During this worldwide and deadly pandemic a fair amount of ink was spilled about how difficult it was to stop working when the normal hours of business operation were finished. I find this kind of hilarious because it’s nearly impossible for me to get anything at all accomplished that takes more than 10 minutes because I absolutely know I will be disturbed at least once during that increment. I spend more time talking people thorough problems they’re trying to solve in completely inane ways during the day than I do working on things that would potentially solve some of those problems ahead of them being dragged to my (virtual or otherwise) desk like the corpse of a murder victim.
That person is dead. You should really be thinking more about burying them before they start to stink than how we could potentially jolt them back to life with a sufficient charge of electricity.
I’m an operations guy at heart despite what my job title may say about being senior guy who cleans up terrible messes or whatever. I wouldn’t say that I run towards the sound of a car accident necessarily but I do chase ambulances just to see what broke and who might be responsible. It’s a terrible habit that I’ve never successfully broken myself of. The one aspect of those situations that I’ve handled better as the years progress is waiting until everyone clears out of the office or until the Slack DMs slow down to 3 per second or so. I’m not going to get anything accomplished while the people who are right up against a hard deadline (sorry!) or the gawkers who read trade magazines are peppering me with (dumb) questions and (well intentioned) ineffectual offers to help out if they can.
Anyway, obvious mockery of self improvement listicle sites aside, I think this guide, which ironically was published before Covid-19 was a virus we are all too familiar with, has a solid list of strategies to avoid feeling like you can never mentally leave work. It was what instigated all of the venting at the beginning of this post in large part because I wish I was better at incorporating straightforward measures towards making work a lesser part of my life. It’s a short and pointed list that avoids all of fellow pandemic kids tactics that more irksome sites lean on especially hard and we could all use a 1100 word break from that.
Category: Work Horrible Work
One of the internal dev servers at work got bitten by this old Jenkins bug that I noticed a month or so because it popped up in the firewall logs. Because this isn’t a production machine and is mainly used as an internal testing server (it’s also running a pmta server which is pretty scary), we just shut it down and disconnected it from the network. I assumed the developers would probably torch the entire machine and start over. They didn’t and I had to find the offending lurkers and rescue this box. I’ll admit that I did it the laziest way: I just installed Sophos and waited for the client to either confirm that I had an admittedly tentative false positive or start crap bombing the cloud console with notifications. The crap bombing commenced about 75 seconds after the client piece was finished installing. It managed to open about 12 cases in our ticketing system before I could even disconnect the network.

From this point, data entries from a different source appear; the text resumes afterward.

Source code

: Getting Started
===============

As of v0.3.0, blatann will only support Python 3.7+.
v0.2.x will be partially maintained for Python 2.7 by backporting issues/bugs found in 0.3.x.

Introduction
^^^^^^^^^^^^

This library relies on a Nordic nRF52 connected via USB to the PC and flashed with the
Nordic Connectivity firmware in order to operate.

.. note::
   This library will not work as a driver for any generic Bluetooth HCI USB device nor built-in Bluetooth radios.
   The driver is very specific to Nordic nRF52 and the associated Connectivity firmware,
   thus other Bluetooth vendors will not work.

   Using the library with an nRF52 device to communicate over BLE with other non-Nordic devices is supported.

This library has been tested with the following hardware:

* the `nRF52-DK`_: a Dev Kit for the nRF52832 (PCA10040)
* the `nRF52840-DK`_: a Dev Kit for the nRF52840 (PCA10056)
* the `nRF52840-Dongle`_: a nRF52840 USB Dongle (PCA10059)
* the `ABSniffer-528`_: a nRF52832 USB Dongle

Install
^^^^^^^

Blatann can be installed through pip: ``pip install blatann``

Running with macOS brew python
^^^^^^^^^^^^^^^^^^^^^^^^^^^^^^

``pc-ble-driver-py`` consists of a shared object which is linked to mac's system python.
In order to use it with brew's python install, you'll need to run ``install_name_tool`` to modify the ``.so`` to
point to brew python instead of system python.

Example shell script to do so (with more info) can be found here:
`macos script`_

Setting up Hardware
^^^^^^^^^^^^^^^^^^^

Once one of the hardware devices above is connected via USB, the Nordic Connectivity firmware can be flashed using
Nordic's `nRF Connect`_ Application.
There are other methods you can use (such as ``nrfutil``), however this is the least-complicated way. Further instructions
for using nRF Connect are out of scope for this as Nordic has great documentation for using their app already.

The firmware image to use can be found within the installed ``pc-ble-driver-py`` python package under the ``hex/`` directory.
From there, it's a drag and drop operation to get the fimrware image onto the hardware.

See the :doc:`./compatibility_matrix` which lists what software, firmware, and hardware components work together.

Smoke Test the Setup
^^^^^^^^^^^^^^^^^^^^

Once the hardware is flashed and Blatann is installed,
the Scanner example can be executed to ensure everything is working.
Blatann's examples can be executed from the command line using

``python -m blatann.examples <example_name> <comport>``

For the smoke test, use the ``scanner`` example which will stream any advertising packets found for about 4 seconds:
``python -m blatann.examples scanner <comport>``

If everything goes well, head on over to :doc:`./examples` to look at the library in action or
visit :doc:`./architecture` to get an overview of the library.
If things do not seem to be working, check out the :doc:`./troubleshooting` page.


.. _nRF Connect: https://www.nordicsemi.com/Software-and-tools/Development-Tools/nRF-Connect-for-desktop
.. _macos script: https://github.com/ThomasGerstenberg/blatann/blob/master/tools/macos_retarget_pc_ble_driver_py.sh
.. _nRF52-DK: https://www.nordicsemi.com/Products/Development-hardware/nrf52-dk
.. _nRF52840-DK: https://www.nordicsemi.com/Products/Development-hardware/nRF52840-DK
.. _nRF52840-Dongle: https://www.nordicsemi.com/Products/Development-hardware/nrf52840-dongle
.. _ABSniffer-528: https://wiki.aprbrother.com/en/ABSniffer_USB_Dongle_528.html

Once the AV picked up on it I at least knew which file was being obnoxious and could go clobber it and make sure it hadn’t set up any cron jobs to reestablish itself afterwards. The path was something like /tmp/.jenkins/jenkins/-bash. Yup: -bash. It was the end of a pretty long day and it took forever for me to remember how delete a file like this in bash. I hadn’t actually considered that when I first started sawing on it. The remember this idiot from this particular situation is that bash assumed everything that begins with a hyphen is going to be an argument. I futzed around with quotation marks and backticks for a while and got nowhere but frustrated. The oddly easy answer was this: rm -v — -bash. That didn’t come from memory or anything like that but a frustrating round of trying to google up a solution with every query I could think of that didn’t actually use a hyphen which becomes an exclusion argument for that search. So, the short story is that everything after the double hyphen becomes a filename that bash no longer cares about evaluating. In retrospect, I probably should have renamed it and taken a look at what it was actually doing. It was the end of a long day though so I just nuked it from ssh. It was the only way to be sure. Actually, I wasn’t ever sure so I yanked the network again and kicked off an AV scan before I left. A learning experience, yet again, that wasn’t a whole lotta fun especially when my load average is above 4 on an already aging server that I apparently need to preserve.